6. USING CLOUD COMPUTING WITHIN THE CONTEXT OF NORMAL GOVERNMENT OPERATIONS
Cloud computers are superior to locally run data centers for a variety of reasons including cost, energy efficiency, availability, agility, security, and reliability .
More recently, the National Institute of Standards and Technology distributed a meaning from claiming cloud registering as takes after: “Cloud registering may be a model for empowering ubiquitous, convenient, and on-demand system get on an imparted pool about configurable registering assets (e.g., networks, servers, storage, applications, and what’s more services) that might be provisioned. Moreover, Cloud registering may be fast granted access and use less management effort or less administration supplier cooperation” [4, 5].
The most important reason for introducing cloud computing to the public field is the reduction of at-large IT-related costs, which can serve as the best method to respond actively to a dynamically changing environment. Careful analysis of the investment benefits and opportunity costs is certainly necessary before transitioning from the existing legacy environment to cloud computing. In particular, the introduction of cloud computing to public agencies requires intensive analysis and preparation based on public interest and security.
Once the validity of introducing cloud computing technology has been established, systemized plan such as EA should be chosen and promoted (Fig. 4).
Layers of cloud are infrastructure as a service (IaaS) that is developed on the virtualization technology, platform as a service (PaaS) that makes applications within the programing language, and software as a service (SaaS) applications that to be installed responsible by this layer. Cloud layers are distributed on Sulaimany, Arbil and Dhok cities for further network redundancy and service availability.
Every year in cloud computing, the number of participants and enterprises growth rapidly to get services from cloud service provider. Amazon Web Services (AWS) and Google are two supreme multiservice cloud services, and they can provide variety of networking services to their customers such as SaaS, IaaS, and PaaS. Hence, KRG can make an SLAs with AWS and Google cloud to get a variety of services, for instance, cloud computing software and application on a SaaS basis, cloud computing platform on a PaaS basis and running server, storage application, networking nodes, and other hardware on an IaaS basis. Although, these service providers can deliver better security and maintenance for KRG via SLA contract agreement.

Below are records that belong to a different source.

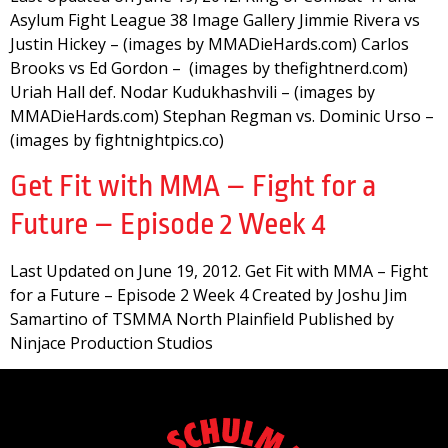
Asylum Fight League 38 Image Gallery Jimmie Rivera vs
Justin Hickey – (images by MMADieHards.com) Carlos
Brooks vs Ed Gordon – (images by thefightnerd.com)
Uriah Hall def. Nodar Kudukhashvili – (images by
MMADieHards.com) Stephan Regman vs. Dominic Urso –
(images by fightnightpics.co)
Get Fit with MMA – Fight for a
Future – Episode 2 Week 4
Last Updated on June 19, 2012. Get Fit with MMA – Fight
for a Future – Episode 2 Week 4 Created by Joshu Jim
Samartino of TSMMA North Plainfield Published by
Ninjace Production Studios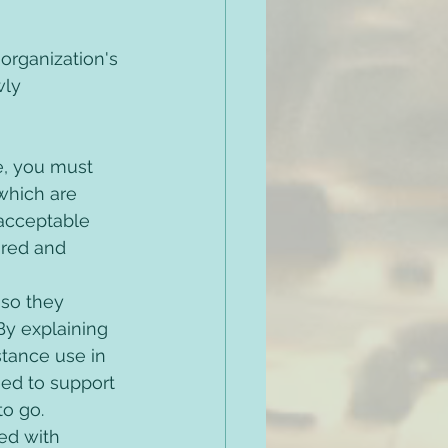
rganization's 
wly 
e, you must 
which are 
acceptable 
ired and 
so they 
y explaining 
tance use in 
ed to support 
o go. 
ed with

Digital communications play fundamental role in everyday life. The current state of backbone network development in Kurdistan Region is in a disappointing situation. These states are motivated according to our survey there are many potential barriers to implementing national digital backbone. The research offers a complete look at the secure network design that would be implemented at all KRG locations. Additionally, apply powerful network technologies such as MPLS and Metro Ethernet to meet KRG system requirements. Furthermore, the physical connection like fiber optic and 10 Giga Ethernet represented by topology type has a big effect to get the minimum latency <0.3 µs, high availability which is 99.99%, and maximum performance characteristics of the designed solution have been evaluated and discussed. Finally, using cloud computing within the context of normal government operations has been proposed for budget reductions and carbon emission reductions for green IT implementation. As well as, the cloud computing shows that can function as the best method to react actively to a dynamically changing environment through the network infrastructure.